Directions: Reproduce word for word the part of the Coffee Percs text from "Coffee Percs" up to and including "in our lives.".

Text:
******

Coffee Percs

I went into the kitchen and poured a cup of coffee and came back to sit at the table and began to ponder on what I knew.”
                         –D.C. Adkisson  (Redemption)

“Well, this world is not my home, I’m just a-passin’ through…”  Come in this kitchen, Pard.  Coffee’s hot and strong, not for weaklin’s.  Yuh caught me singin’ again.  The missus and I went to a funeral over in that there Cajun Land, place called Baton Rouge, the other day.  Another good one has crossed over the Great Divide, and we thought that the ol’ steel silver mount hadn’t been rid for a while so we took off.  Good to see folk that played a part in our lives.  
       For shore, she’s with the Lord and in a better place.  They more I see things happenin’ the more I wonder why the Lord tarries.  Course I know, He’s a-waitin’ for the last one to say “yes.”  But that don’t mean that judgment might not be comin’.  Why we have the House of Representatives, those people who are supposed to represent the people, declaring that they know better than God.  They passed a bill sayin’ that same-sex marriage is okay.  My mercy, the Lord done declared that marriage is between a man and a woman.

******

Data to examine:
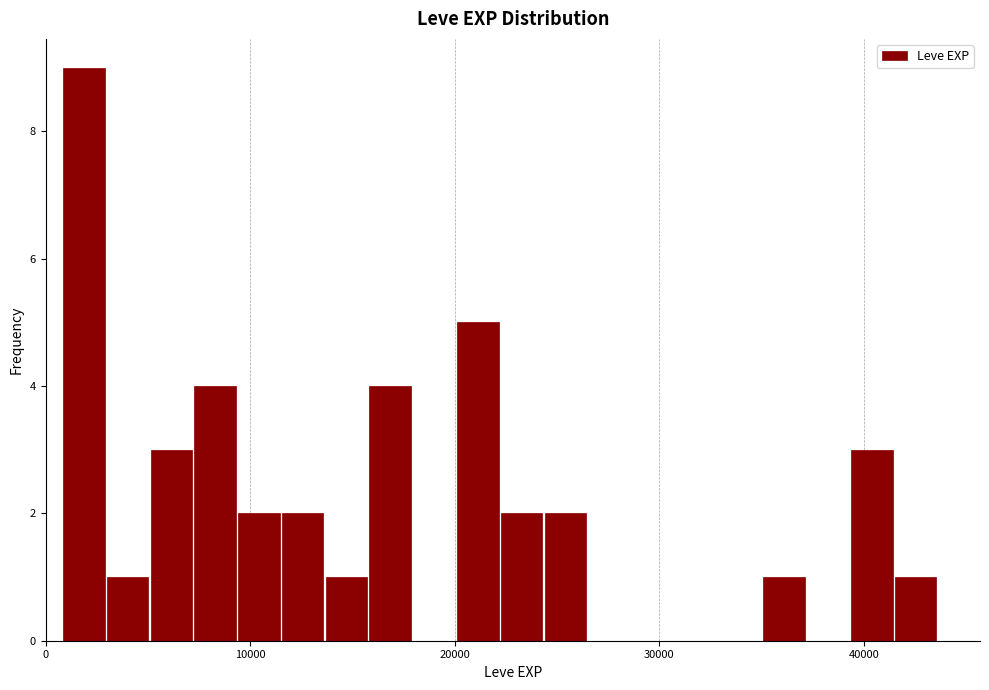

Around what value on the x-axis is the tallest bar? Give the approximate position of its centre, as read against the axis.

2000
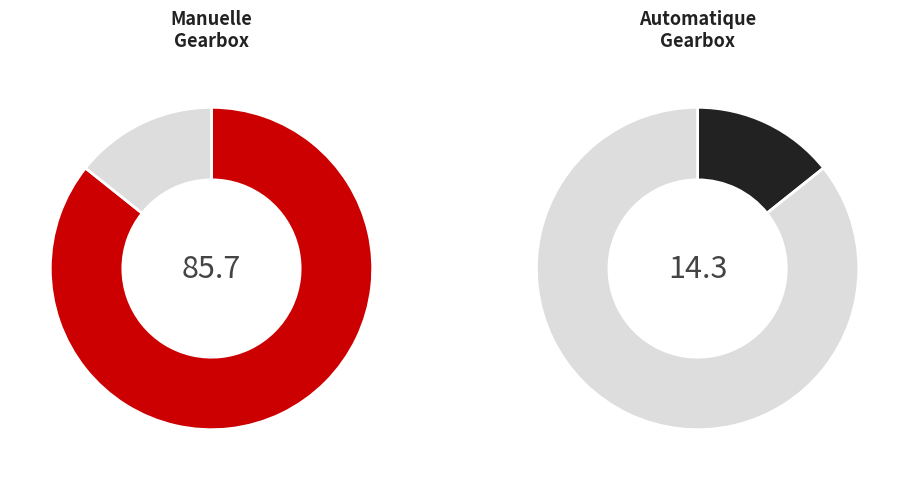

To the nearest percent, what is the combined percentage of Automatique and Manuelle?

100%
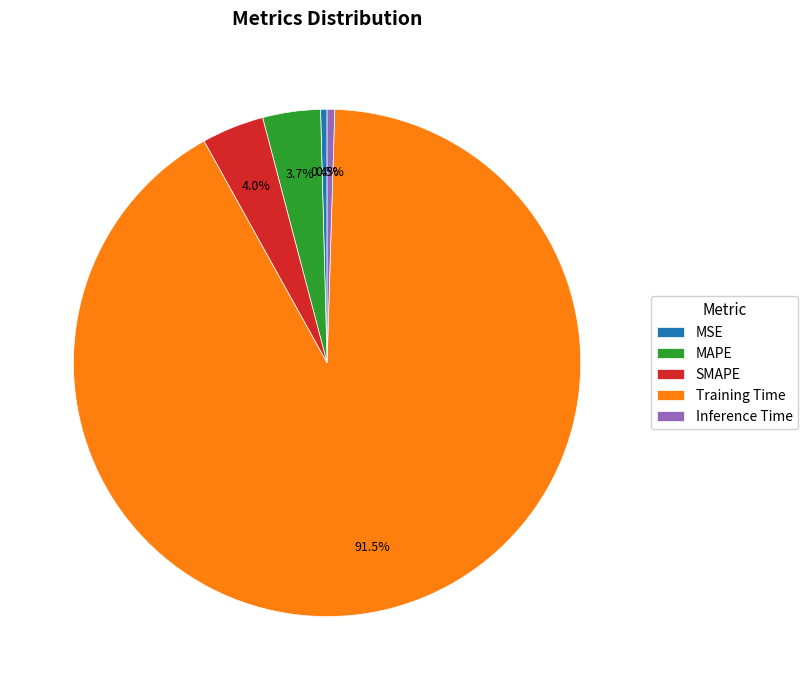

Does MSE represent more than half of the total?

No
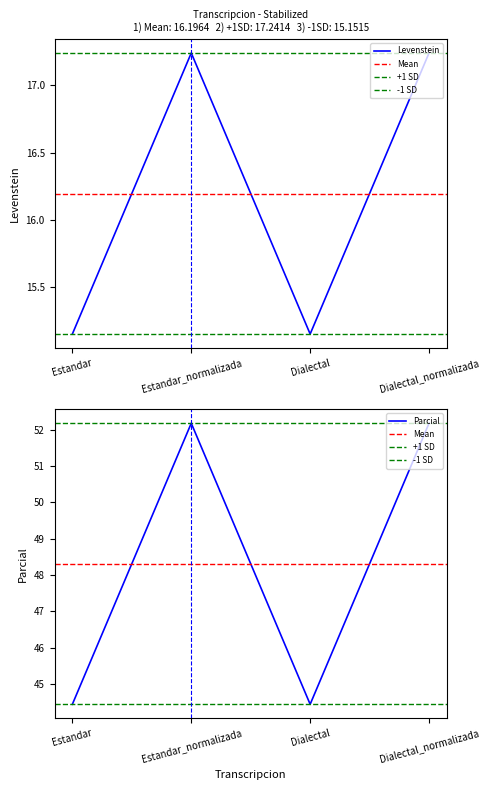

Is the value of Levenstein at Estandar greater than the value of Parcial at Estandar?

No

******

Answer box:
Coffee Percs

I went into the kitchen and poured a cup of coffee and came back to sit at the table and began to ponder on what I knew.”
                         –D.C. Adkisson  (Redemption)

“Well, this world is not my home, I’m just a-passin’ through…”  Come in this kitchen, Pard.  Coffee’s hot and strong, not for weaklin’s.  Yuh caught me singin’ again.  The missus and I went to a funeral over in that there Cajun Land, place called Baton Rouge, the other day.  Another good one has crossed over the Great Divide, and we thought that the ol’ steel silver mount hadn’t been rid for a while so we took off.  Good to see folk that played a part in our lives.